Interestingly, the most concrete information that we have about Pluribus so far is given away in the opening moments of Episode 1, although there’s no way to connect it with what’s happening until the very end, and even then, some inference is required. But in essence, a repeating radio signal discovered by some excitable poindexters is the key to everything. It has been broadcasting the same line of data, repeated every 78 seconds, from 600 light-years away, perhaps for all of human history. Scientists have been studying it. Rats have been experimented on. Eventually, and inevitably, one of those rats bites through a scientist’s glove, and thus begins the rapid transmission of a saliva-based zombie virus that spreads like wildfire through kisses, licked donuts, and petri dishes loaded with mouth-swab DNA.
This stuff is part comedy, part horror. Nothing overtly horrific is happening, but there’s a syncopated rhythm to the whole thing that’s eerily off-kilter. Sometimes Gilligan shows off, as in the sequence showing the mass-production of the petri dishes, which is shot and orchestrated like an Olympic-standard synchronised swimming routine. The point is clear, though. This is a hive-mind, devoted to spreading the infection (or whatever it is) as efficiently and widely as possible.

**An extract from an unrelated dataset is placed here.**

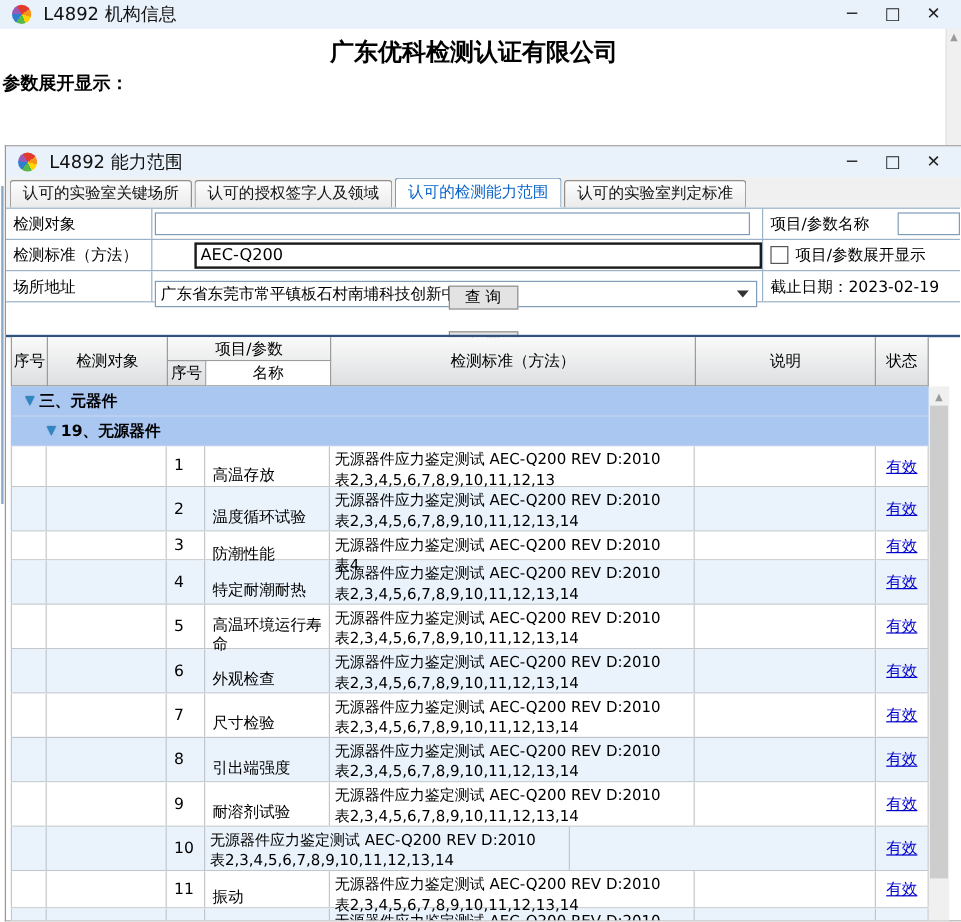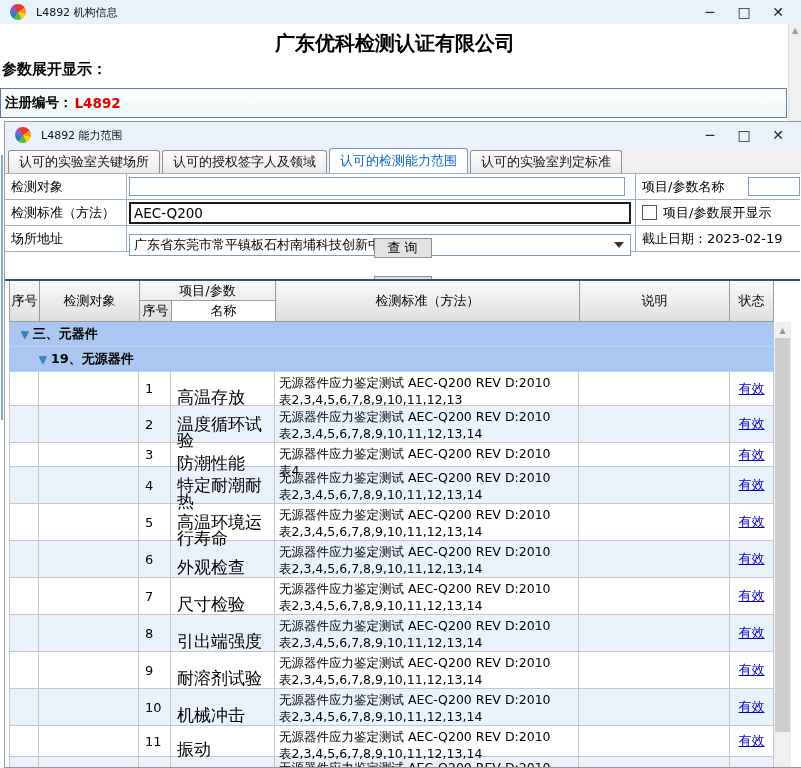"L4892 机构信息" .win-title { font-size: 11px -> 15px }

Carol, a deeply miserable novelist trapped in a prison of publisher mandates, thanks to the success of her mindless genre romance novels, provides our boots-on-the-ground point of view of the invasion (or whatever it is). Through her, we see it take hold of everyone it touches, including her manager, Helen, who becomes one of seemingly very many casualties. Not everyone is accepted into the hive. Some die, by accident or some other reason; it’s all an unfortunate consequence of what’s happening, whatever that might be. If nothing else, those who are assimilated seem pretty cheery about it. Many of them are even quite helpful.

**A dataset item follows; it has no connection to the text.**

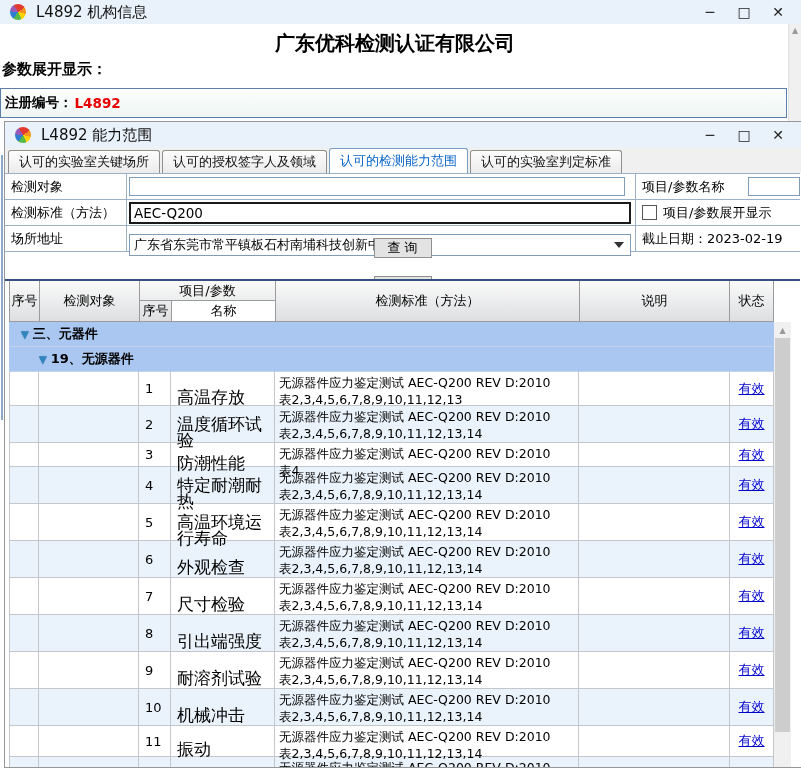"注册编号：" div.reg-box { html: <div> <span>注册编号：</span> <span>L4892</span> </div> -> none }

And this, I suppose, is what’s truly unique about Pluribus. I can’t recall another TV show about an invasion – let alone Apple TV+’s other TV show about an invasion – that is defined by the invaders being really apologetic about the inconvenience. That’s very much the case in Episode 1, though. A big group of infected outside a hospital doesn’t try and eat Carol – they assure her they just want to help. They later help her find her house keys and let her have a moment to process what’s happening. In this, she’s helped along by a TV address of an important-looking man speaking at a lectern, which provides a number she can call for help. The number puts her straight through to the man on TV, who turns out to be Davis Taffler, the Under Secretary of Agriculture for Farm Production and Conservation, now elevated to the position of alien (maybe) emissary solely on the grounds of being nearby, alive, and wearing a suit.

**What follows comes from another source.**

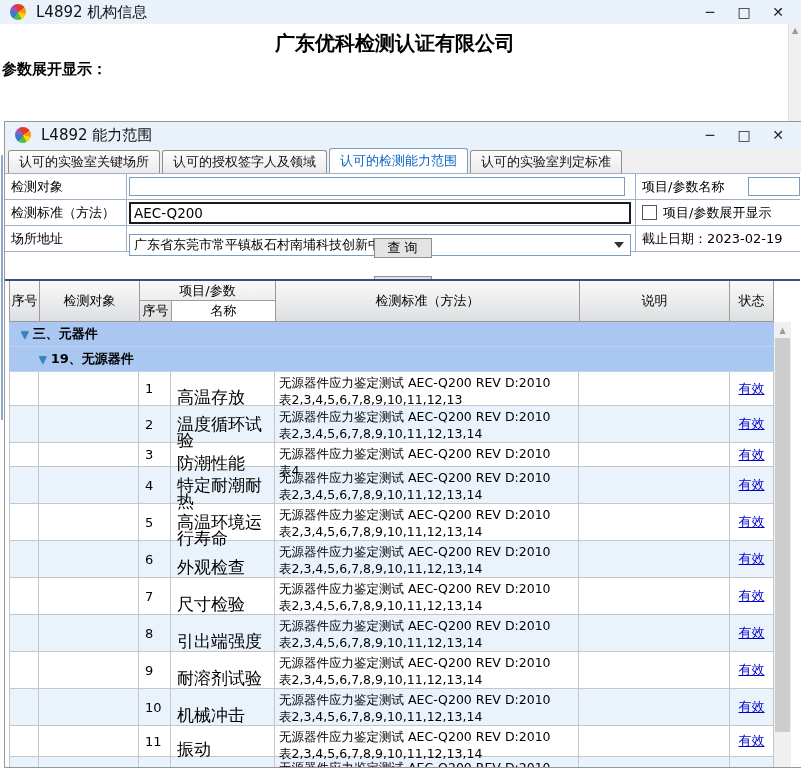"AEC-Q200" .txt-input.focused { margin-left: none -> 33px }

Taffler explains that the radio signal the boffins discovered in the cold open works as a kind of mind virus, and has currently united every consciousness across the world as a single, thinking, unflappably polite and reassuring organism. So, not aliens, per se, and not an invasion either, though Taffler notably can’t quite explain how it works or to what end. What he does explain, though, is that Carol is one of only eleven people in the world who are naturally immune to it. For an author who writes humdrum genre fiction for the consuming masses, you’d think that’d be a good ego boost. Carol just cries.